(Beginning of DATA TO PROCESS)

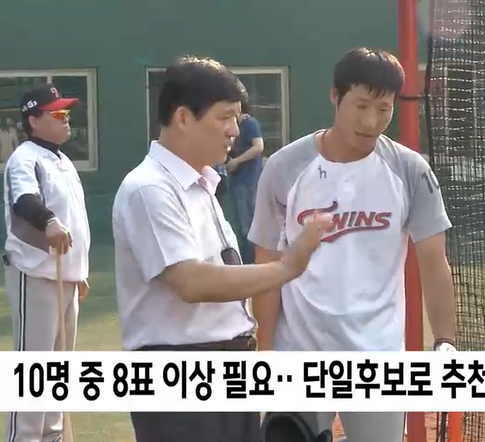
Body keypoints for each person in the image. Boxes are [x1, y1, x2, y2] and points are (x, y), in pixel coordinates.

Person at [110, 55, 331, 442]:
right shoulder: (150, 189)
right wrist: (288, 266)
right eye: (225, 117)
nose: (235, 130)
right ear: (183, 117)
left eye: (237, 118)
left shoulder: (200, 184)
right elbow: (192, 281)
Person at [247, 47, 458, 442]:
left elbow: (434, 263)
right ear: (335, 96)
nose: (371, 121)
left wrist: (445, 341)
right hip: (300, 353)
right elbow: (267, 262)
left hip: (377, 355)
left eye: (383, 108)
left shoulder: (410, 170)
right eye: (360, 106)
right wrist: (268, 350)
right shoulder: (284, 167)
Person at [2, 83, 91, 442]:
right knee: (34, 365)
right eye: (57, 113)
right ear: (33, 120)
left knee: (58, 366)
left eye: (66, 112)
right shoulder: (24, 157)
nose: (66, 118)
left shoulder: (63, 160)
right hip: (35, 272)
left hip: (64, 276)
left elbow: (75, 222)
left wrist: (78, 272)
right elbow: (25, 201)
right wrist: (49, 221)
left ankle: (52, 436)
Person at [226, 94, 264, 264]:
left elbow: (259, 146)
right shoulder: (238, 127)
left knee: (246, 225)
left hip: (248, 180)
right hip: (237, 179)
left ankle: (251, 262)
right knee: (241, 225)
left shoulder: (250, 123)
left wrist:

(End of DATA TO PROCESS)

§ TO DO
Repeat word for word each line from the one with "right shoulder: (238, 127)" to the end of the records above, inclusive.

§ WRITTEN SOLUTION
right shoulder: (238, 127)
left knee: (246, 225)
left hip: (248, 180)
right hip: (237, 179)
left ankle: (251, 262)
right knee: (241, 225)
left shoulder: (250, 123)
left wrist:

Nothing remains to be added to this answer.